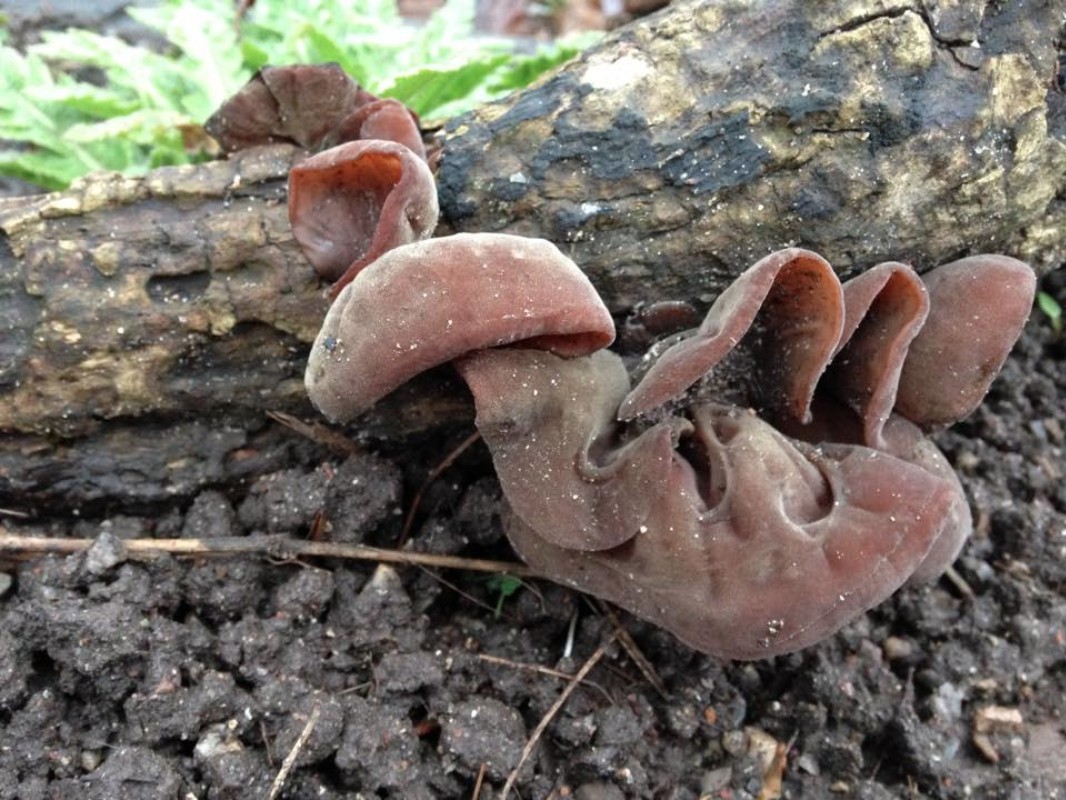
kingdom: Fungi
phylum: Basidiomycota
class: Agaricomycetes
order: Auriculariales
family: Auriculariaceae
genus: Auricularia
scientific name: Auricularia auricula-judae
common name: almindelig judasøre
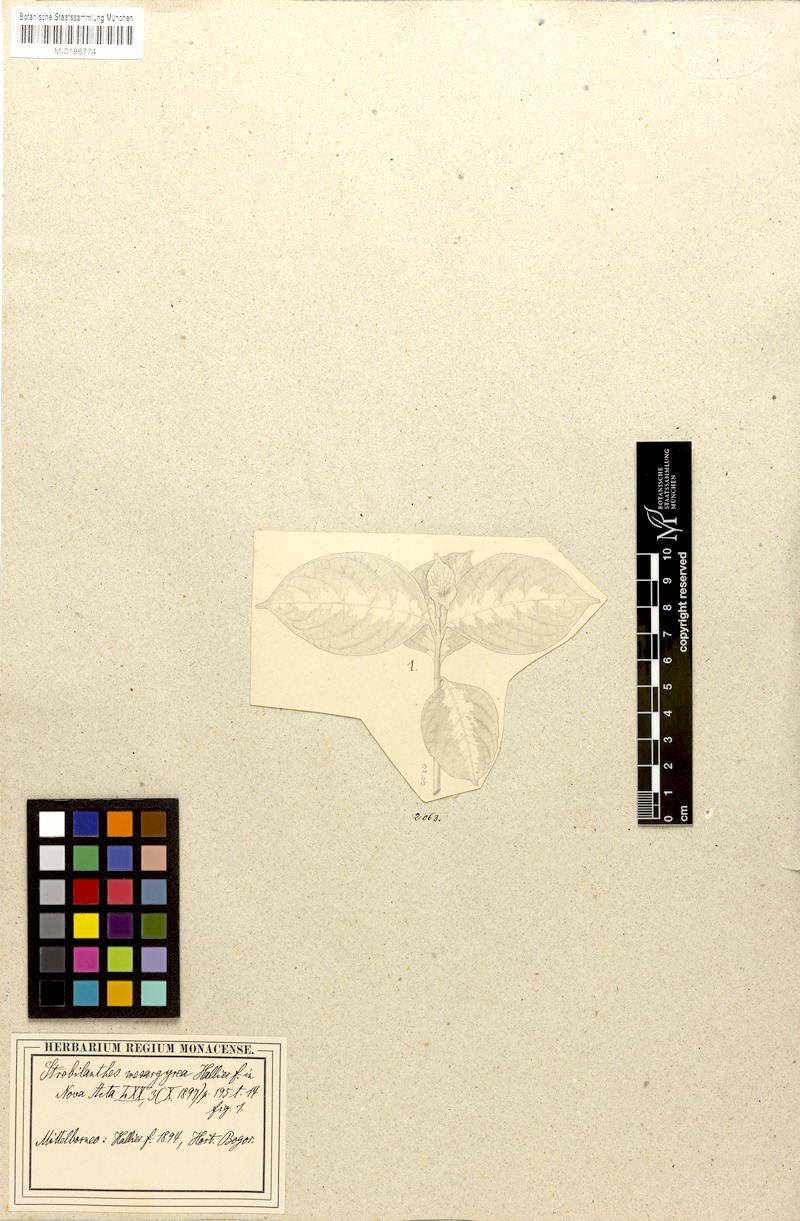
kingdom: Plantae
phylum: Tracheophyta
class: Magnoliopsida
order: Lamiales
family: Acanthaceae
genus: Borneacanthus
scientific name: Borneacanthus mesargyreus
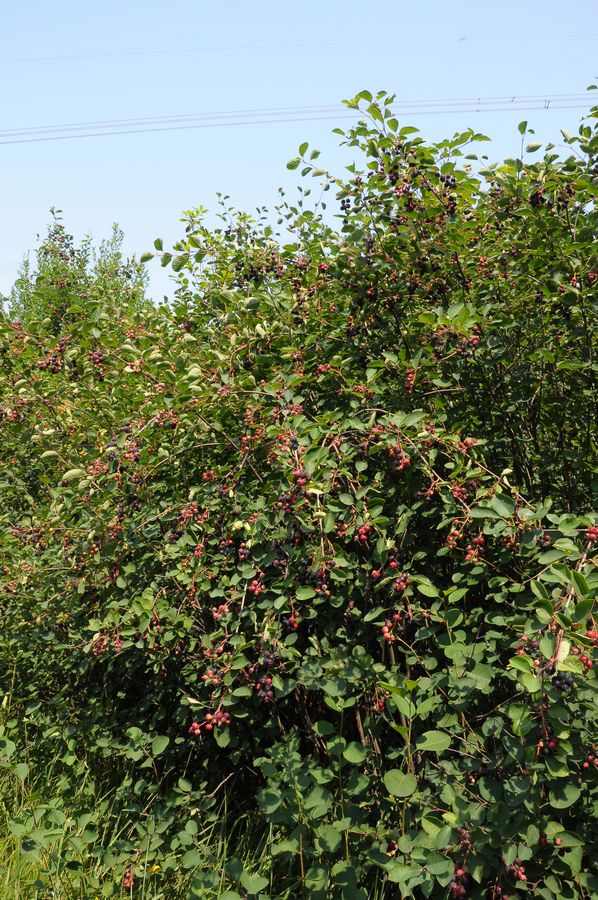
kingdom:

-----

● Given instruction
Reproduce the rows from the line containing "common name: almindelig judasøre" through the final line of the rows, inclusive, leaving out the pictures.

● Answer to the exercise
common name: almindelig judasøre
kingdom: Plantae
phylum: Tracheophyta
class: Magnoliopsida
order: Lamiales
family: Acanthaceae
genus: Borneacanthus
scientific name: Borneacanthus mesargyreus
kingdom:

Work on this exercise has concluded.